Outre le paclitaxel, les membres de l’équipe ont d’ores et déjà testé leur méthodologie sur d’autres molécules anticancéreuses. « Du point de vue de la synthèse, notre procédé est adaptable, avec assez de polyvalence, à d’autres principes actifs, hydrophiles comme hydrophobes. Il suffit simplement de les modifier pour y permettre la croissance du polymère », ajoute Julien Nicolas.

Une administration moins douloureuse… et plus efficace ?

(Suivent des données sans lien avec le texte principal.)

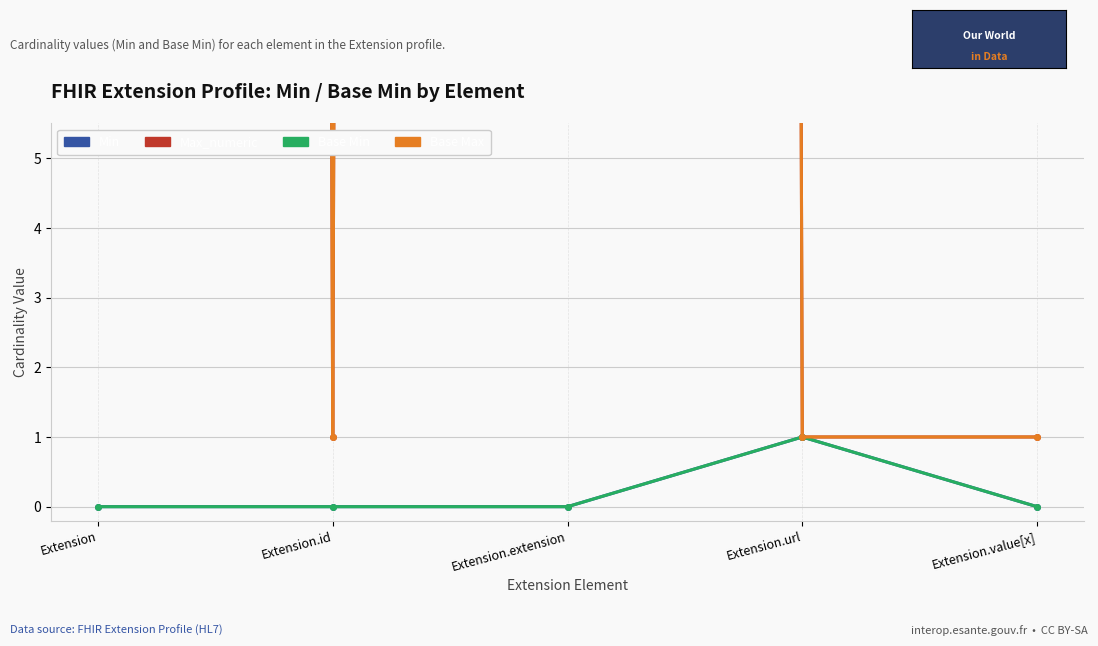

What is the total value across all series at Extension.value[x]?

2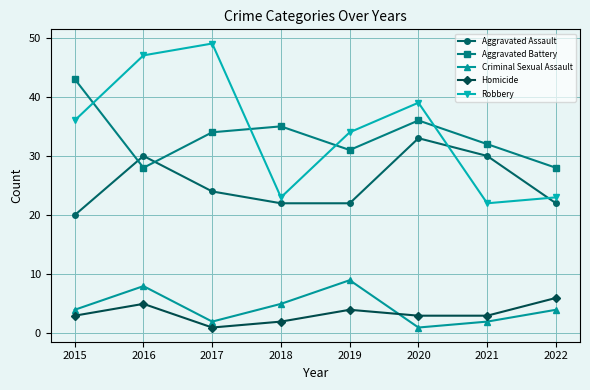

How many times do Aggravated Battery and Aggravated Assault cross each other?

2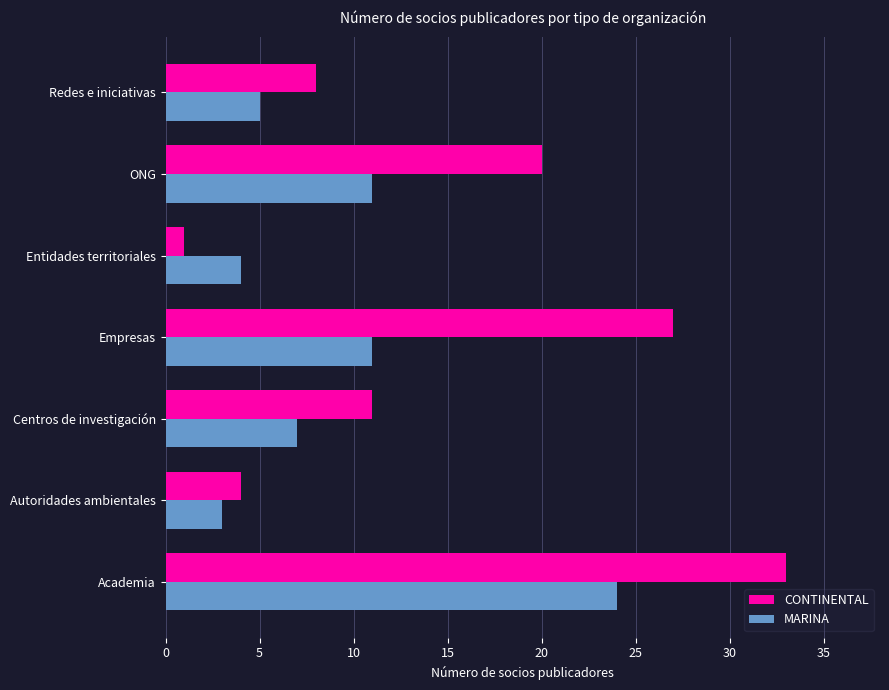

Which series has the widest spread of values?

CONTINENTAL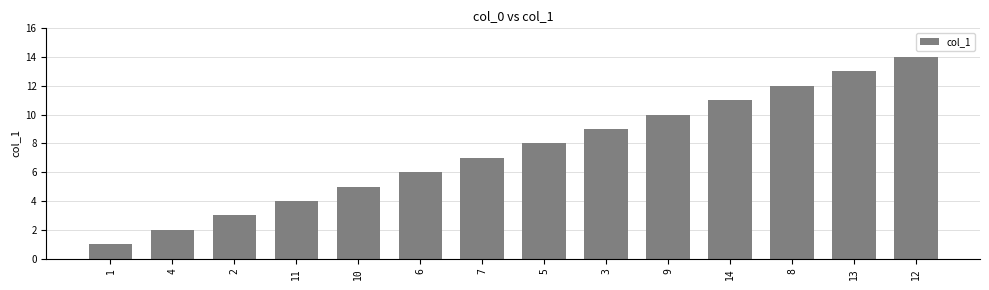

What is the sum of all values?

105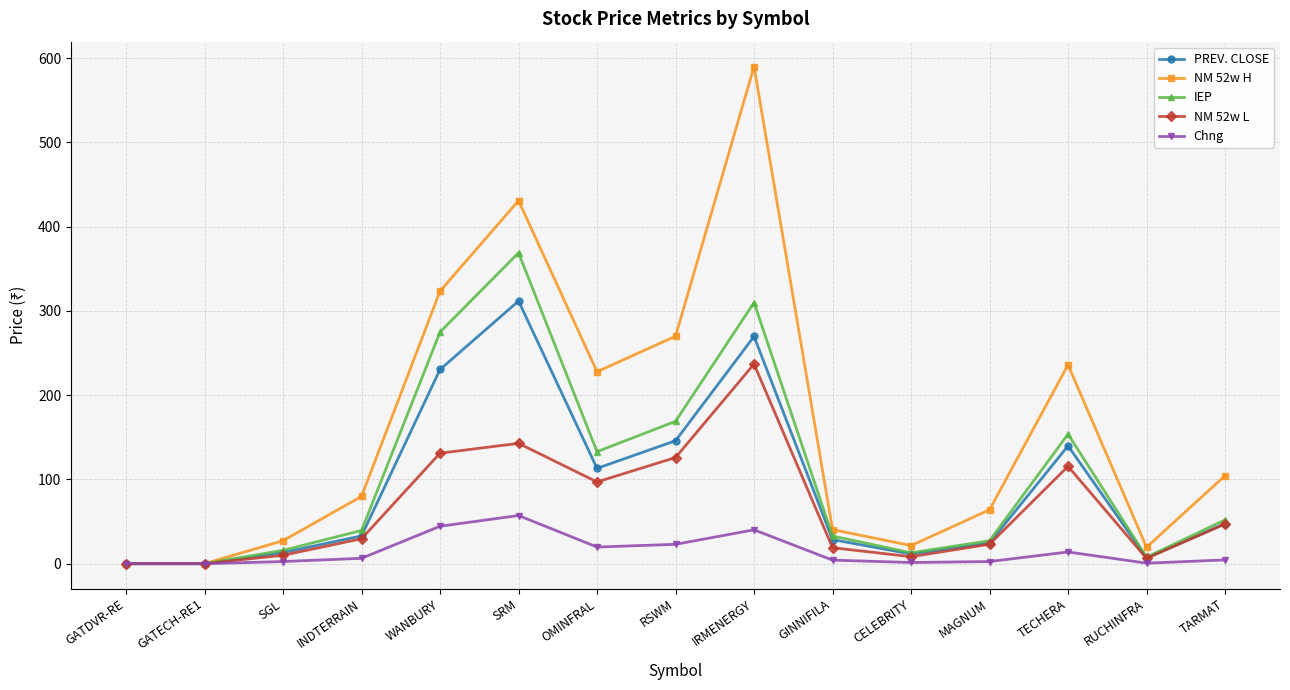

Which series has the widest spread of values?

NM 52w H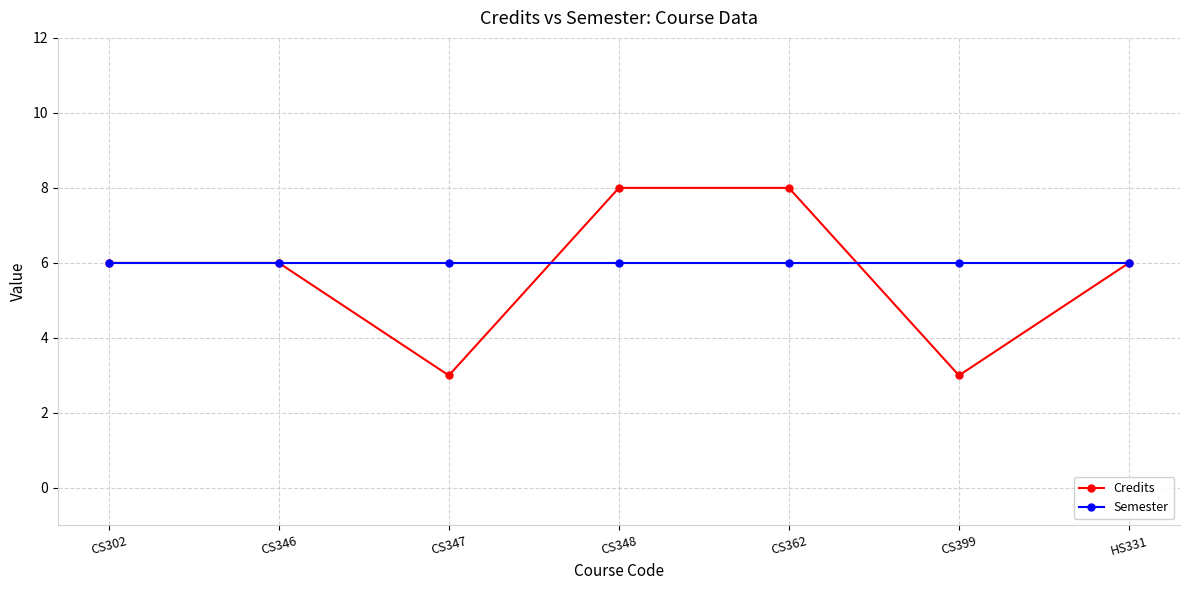

Reading left to right, list all the values displayed in this chart.

Credits: CS302=6	CS346=6	CS347=3	CS348=8	CS362=8	CS399=3	HS331=6
Semester: CS302=6	CS346=6	CS347=6	CS348=6	CS362=6	CS399=6	HS331=6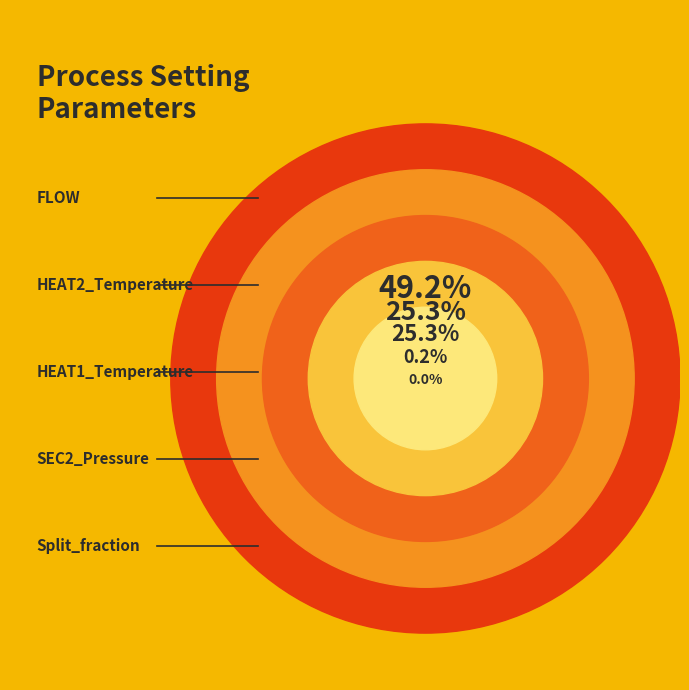

How many segments does this pie chart have?

5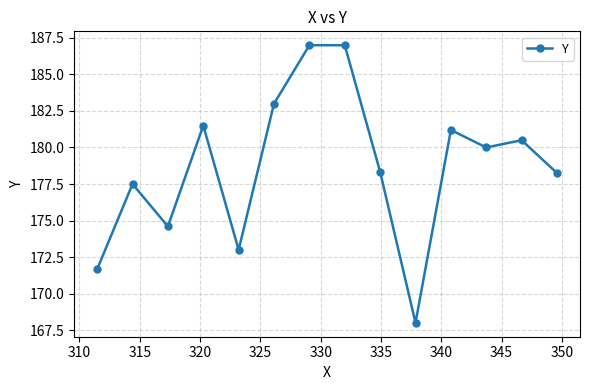

How many interior local valleys (lower than both neighbors) does the data have?

4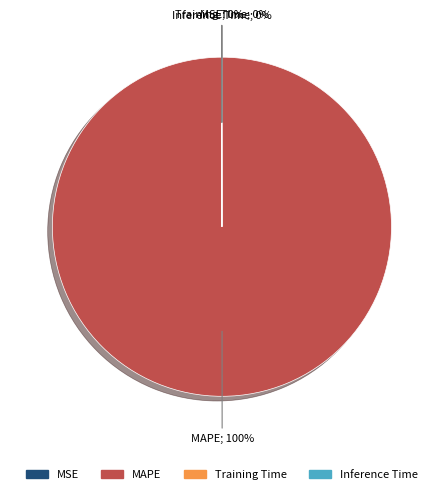

To the nearest percent, what is the difference between the largest and smallest slice percentages?

100%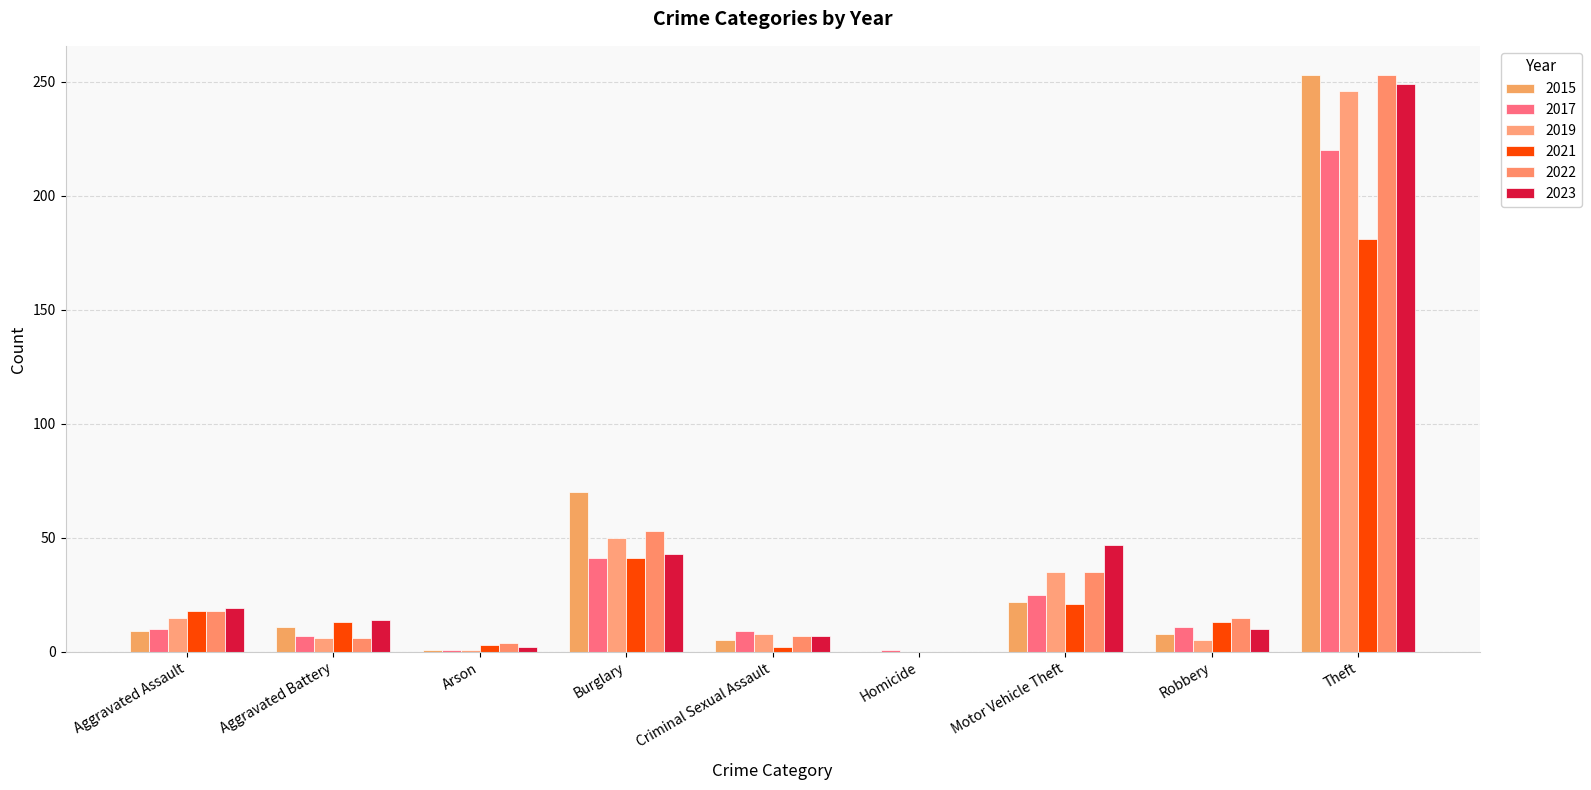

What is the spread (max minus min) of values at Burglary?

29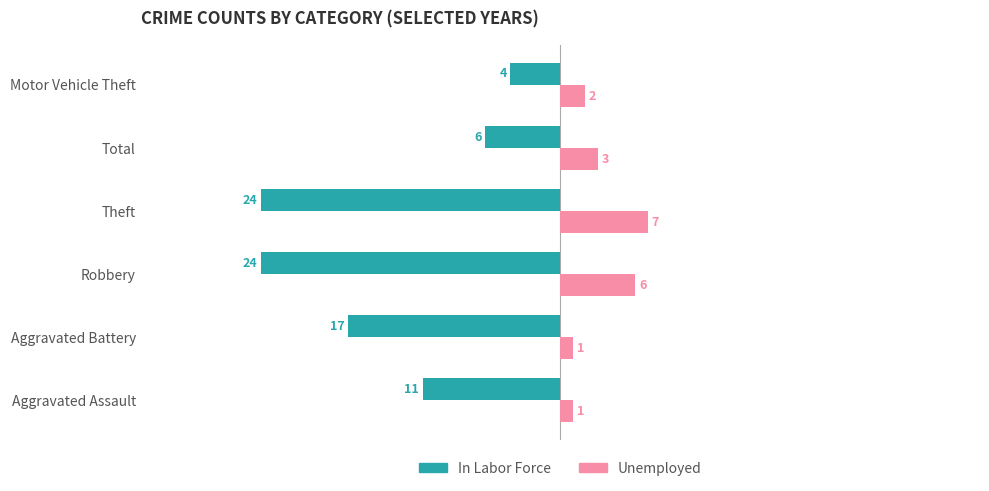

Which label corresponds to the largest value in the chart?

Theft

Comparée aux méthodes standards d’injection par intraveineuse, l’administration d’une chimiothérapie par voie sous-cutanée est plus confortable pour les patientes et patients, nécessite un personnel médical restreint tout au long du traitement, et s’avérerait également plus efficace pour lutter contre les tumeurs, d’après Julien Nicolas. « Le polyacrylamide possède des propriétés de furtivité vis-à-vis du système immunitaire. De ce fait, la prodrogue possède un temps de résidence prolongé dans la circulation sanguine et agit comme un réservoir de paclitaxel. En effet, nous nous sommes rendu compte que la molécule est libérée progressivement dans le sang. Et ceci représente un avantage. »

Alors, étant donné le caractère graduel avec lequel le principe actif est délivré, il est envisageable de voir augmenté le temps d’exposition des patientes et patients à leur chimiothérapie, tout en diminuant drastiquement les effets secondaires, comme l’explique Julien Nicolas. « Le polymère va en effet passer un certain temps dans le système sanguin, avant d’être éliminé naturellement. La concentration maximale du principe actif dans le corps est à l’origine de la plupart des effets secondaires indésirables. Grâce à l’injection sous-cutanée de nos prodrogues, et contrairement à la voie intraveineuse, cette concentration maximale est bien plus faible. Cela signifie que l’effet du traitement est réparti dans le temps. En conséquence, la dose injectée peut être augmentée sans risque de toxicité », se réjouit le chercheur. 
De nombreux défis attendent désormais l’équipe de l’IGPS. Après des résultats concluants obtenus chez un modèle animal (des souris), il faut désormais se tourner vers des études cliniques chez l’être humain. La start-up Imescia, issue des recherches du laboratoire et récemment créée, a justement pour but de récolter des fonds (à hauteur de 2,5 millions d’euros, selon Julien Nicolas) et de démarrer les premiers essais cliniques en 2024.